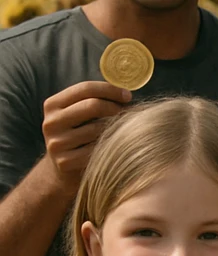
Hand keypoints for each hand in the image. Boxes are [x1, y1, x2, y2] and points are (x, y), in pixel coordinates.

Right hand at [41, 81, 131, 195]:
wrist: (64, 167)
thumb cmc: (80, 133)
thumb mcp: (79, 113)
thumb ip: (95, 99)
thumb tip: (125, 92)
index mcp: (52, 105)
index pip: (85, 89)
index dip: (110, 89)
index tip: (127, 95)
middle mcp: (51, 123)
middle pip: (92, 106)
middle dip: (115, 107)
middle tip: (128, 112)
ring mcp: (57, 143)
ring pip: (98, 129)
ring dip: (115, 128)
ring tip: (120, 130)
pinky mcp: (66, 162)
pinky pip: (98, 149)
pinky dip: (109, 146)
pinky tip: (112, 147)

──────

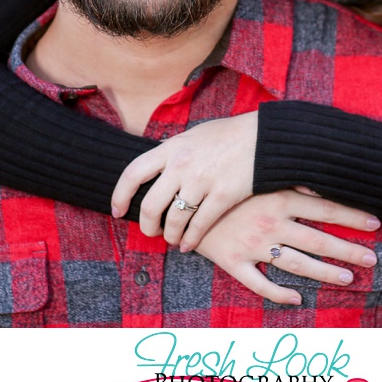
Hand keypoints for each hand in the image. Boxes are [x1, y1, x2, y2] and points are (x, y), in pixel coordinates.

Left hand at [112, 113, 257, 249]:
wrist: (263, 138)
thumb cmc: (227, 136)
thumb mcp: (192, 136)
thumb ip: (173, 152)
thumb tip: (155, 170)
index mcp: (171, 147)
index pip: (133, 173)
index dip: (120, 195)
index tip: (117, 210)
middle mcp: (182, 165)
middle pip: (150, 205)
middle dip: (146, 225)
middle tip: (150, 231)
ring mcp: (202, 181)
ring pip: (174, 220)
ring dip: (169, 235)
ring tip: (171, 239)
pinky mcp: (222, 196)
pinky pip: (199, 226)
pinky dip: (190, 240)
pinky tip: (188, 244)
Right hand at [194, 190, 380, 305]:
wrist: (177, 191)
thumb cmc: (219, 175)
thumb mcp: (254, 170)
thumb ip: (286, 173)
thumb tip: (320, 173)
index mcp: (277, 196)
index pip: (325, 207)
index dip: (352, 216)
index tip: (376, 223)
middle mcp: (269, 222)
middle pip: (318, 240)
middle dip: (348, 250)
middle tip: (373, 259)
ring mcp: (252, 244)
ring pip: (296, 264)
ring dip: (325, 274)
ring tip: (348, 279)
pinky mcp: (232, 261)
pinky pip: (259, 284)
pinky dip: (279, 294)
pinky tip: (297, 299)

──────

What is needed: Please, from the entries above, set down exactly the lines from the one containing "ring dip: (115, 128)" through the one containing "pinky tip: (112, 147)", and only those.

Output of the task:
ring dip: (115, 128)
ring tip: (120, 130)
pinky mcp: (66, 162)
pinky pip: (98, 149)
pinky dip: (109, 146)
pinky tip: (112, 147)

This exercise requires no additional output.